個人事業の方の場合は、青色申告特別控除+青色事業専従者給与+小規模共済加入、の3点セットが節税の基本です。これを検討せずに他の節税を検討する、というのはありえません。制度を利用して特典を受け、(可能であれば)親族への給与支給で所得を分散し、小規模共済で老後資金を積み立てながら所得控除を取ります。これが法人であれば、役員報酬の支給、法人契約生命保険、倒産防止共済なども絡めていきます。

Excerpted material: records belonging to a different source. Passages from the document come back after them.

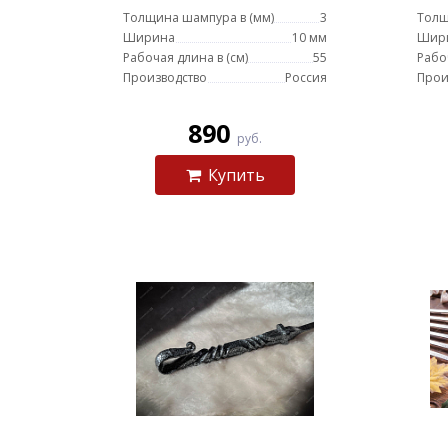
Толщина шампура в (мм)
3
Толщ
Ширина
10 мм
Шир
Рабочая длина в (см)
55
Рабо
Производство
Россия
Прои
890
руб.
Купить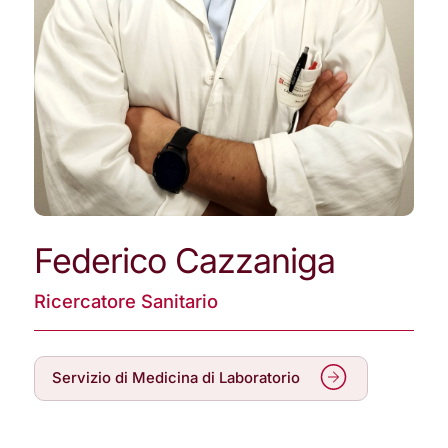
Federico Cazzaniga
Ricercatore Sanitario
Servizio di Medicina di Laboratorio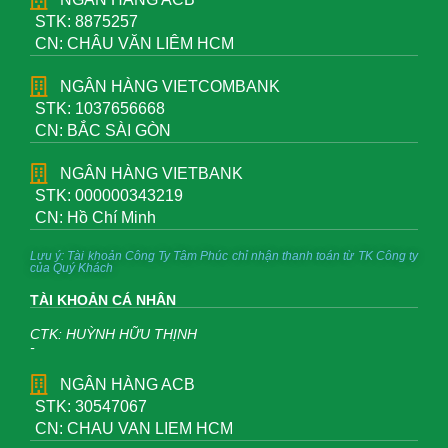
STK: 8875257
CN: CHÂU VĂN LIÊM HCM
NGÂN HÀNG VIETCOMBANK
STK: 1037656668
CN: BẮC SÀI GÒN
NGÂN HÀNG VIETBANK
STK: 000000343219
CN: Hồ Chí Minh
Lưu ý: Tài khoản Công Ty Tâm Phúc chỉ nhận thanh toán từ TK Công ty
của Quý Khách
TÀI KHOẢN CÁ NHÂN
CTK: HUỲNH HỮU THỊNH
-
NGÂN HÀNG ACB
STK: 30547067
CN: CHAU VAN LIEM HCM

これらの節税方法がすぐれているのは、お金が外部に流れない点にあります。制度の利用にお金はいりませんし、親族への給与は家計が同じならばトータルのお金は減りませんし、積立金はいずれ自分の手元に戻ってきます。資金流出がある節税よりも資金流出がない節税の方が優れている、というのが基本です(全てではないですが)。交際費をパーッと使っても減税はできますが、お金は出て行ってますし、そもそも経営的にどうなの?ってなりますよね。
もうひとつのポイントは、その節税が減税なのか繰延なのか、という点です。繰延という言葉は、専門家はあたりまえに使っていますが、ちょっとなじみのない言葉ですね。「今年払う税金を来年払うようにする」のが繰延です。先送りですね。税金が減るわけではありません。ただ、来年なら資金に余裕が出る、とか、今期だけ突発的に利益がたくさんでた、という場合には有効です。